While you may be really excited to hit the ground running in IT, it's important to remember that a career change takes time. Corinne Mills, author and managing director of Personal Career Management, suggests patience when transitioning to a new career.
“While some people want to radically reinvent their career instantly, it is more realistic to work toward a new career over time. This might mean making changes in your current job, studying a course in the evening, shadowing someone in the role or learning new skills to make yourself more attractive to potential employers,” she told The Guardian. “It might also mean that you gradually move into your new career via a series of jobs rather than one giant leap – and this is important if you want to protect your salary rather than going back to entry-level wages.”
The amount of time will be different for everyone, depending on your transferrable skills and experience and the amount and type of training you need. Career coach Daisy Swan says you'll need to allot time “to (re-)educate, to develop a new network in that field and to gain meaningful experiences that introduce you as a player... which then leads to gathering credibility and accessibility to your new work and new career.”
For some, it may be a few months, but for others it may be longer. Regardless of how long it takes, remember to go into the process with patience and a list of SMART goals that will keep you steadily on the path to a career in IT.

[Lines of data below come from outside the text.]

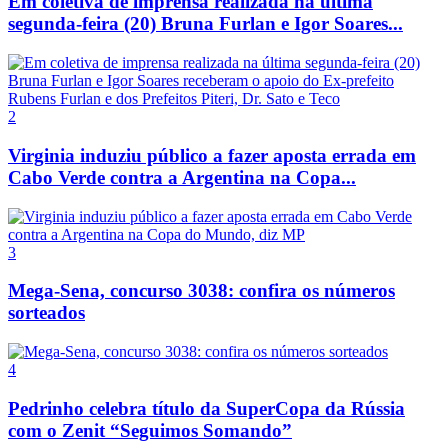
Em coletiva de imprensa realizada na última
segunda-feira (20) Bruna Furlan e Igor Soares...
2
Virginia induziu público a fazer aposta errada em
Cabo Verde contra a Argentina na Copa...
3
Mega-Sena, concurso 3038: confira os números
sorteados
4
Pedrinho celebra título da SuperCopa da Rússia
com o Zenit “Seguimos Somando”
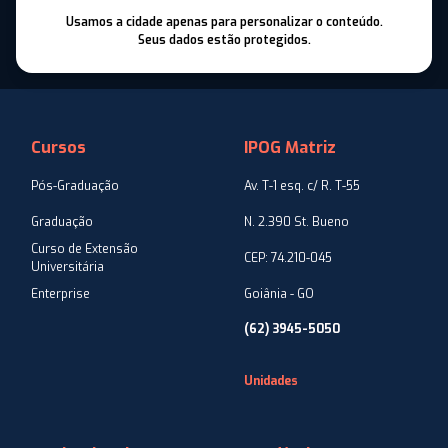
Usamos a cidade apenas para personalizar o conteúdo.
Seus dados estão protegidos.
Cursos
IPOG Matriz
Pós-Graduação
Av. T-1 esq. c/ R. T-55
Graduação
N. 2.390 St. Bueno
Curso de Extensão
CEP: 74.210-045
Universitária
Enterprise
Goiânia - GO
(62) 3945-5050
Unidades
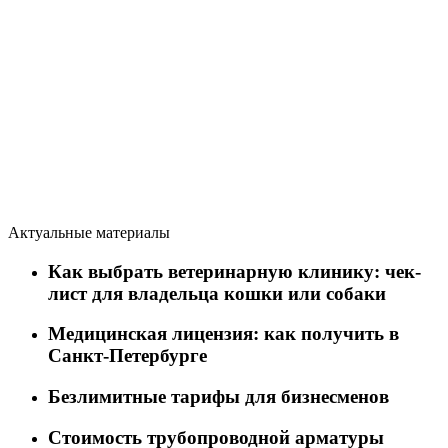
Актуальные материалы
Как выбрать ветеринарную клинику: чек-
лист для владельца кошки или собаки
Медицинская лицензия: как получить в
Санкт-Петербурге
Безлимитные тарифы для бизнесменов
Стоимость трубопроводной арматуры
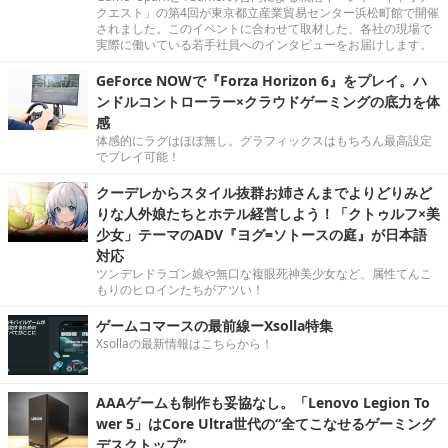
クエスト」の第4回が東京都立産業貿易センター浜松町館で開催
されました。このイベントに合わせて取材した、各社の現場で
実際に働いている若手社員へのインタビューをお届けします。
GeForce NOWで『Forza Horizon 6』をプレイ。ハ
ンドルコントローラー×クラウドゲーミングの底力を体
感
体感的にラグはほぼ無し。グラフィックスはもちろん最高設定
でプレイ可能！
クーデレからスタイル抜群お姉さんまでよりどりみど
りな人外娘たちとホテル経営しよう！「クトゥルフ×美
少女」テーマのADV『ヨグ=ソトースの庭』が日本語
対応
ツンデレドラゴン娘や無口な複眼死神美少女など、属性てんこ
もりのヒロインたちがアツい！
ゲームコマースの最前線ーXsolla特集
Xsollaの最新情報はこちらから！
AAAゲームも制作も妥協なし。「Lenovo Legion To
wer 5」はCore Ultra世代の“全てこなせるゲーミング
デスクトップ”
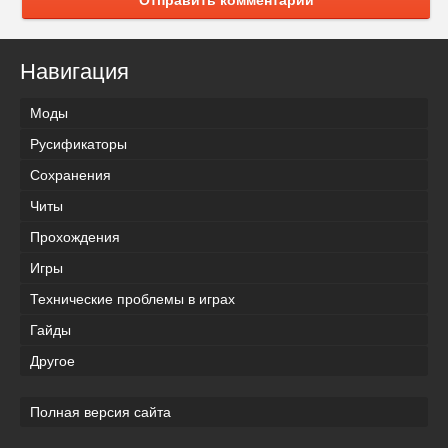
Навигация
Моды
Русификаторы
Сохранения
Читы
Прохождения
Игры
Технические проблемы в играх
Гайды
Другое
Полная версия сайта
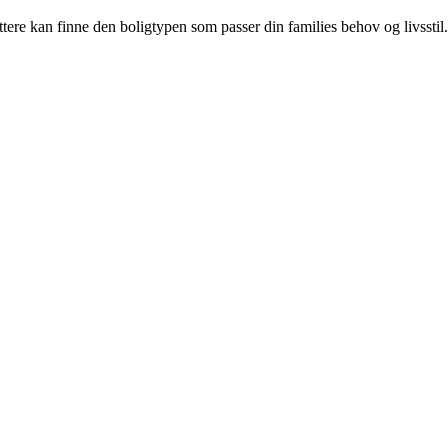
ttere kan finne den boligtypen som passer din families behov og livsstil.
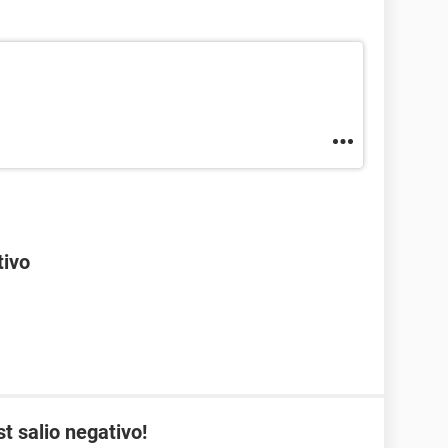
tivo
st salio negativo!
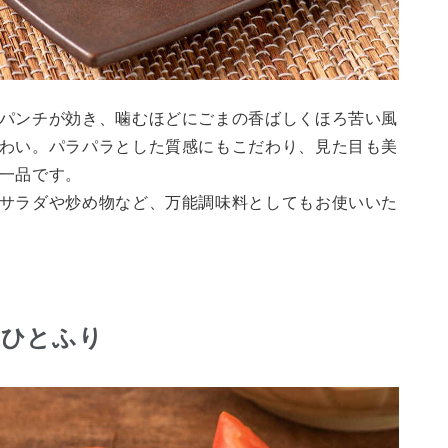
パンチが効き、噛むほどにごまの香ばしくほろ苦い風
わい。パラパラとした質感にもこだわり、見た目も美
一品です。
サラダや炒め物など、万能調味料としてもお使いいた
とひとふり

Where to Start When Switching Careers to IT
As with any new venture, the best place to begin is to figure out where you want to end up. Which path is right for you? A good way to answer that question is to take our free career quiz to see what IT career matches your skills and interests. Remember that, just as on the job site, there are many specialties employers need.
You might also want to ask around the job site and the company where you currently work. There are numerous IT positions in the construction industry, and those positions will be multiplying in the coming years. Many people actually like their boss and the industry they work in – it's true – but they desire a role other than the one that they currently occupy. If this is your case, you may find a way to stay on where you are, but in a more stable, more necessary role. This way, you can look at IT expertise as yet another skill set that you can learn and master.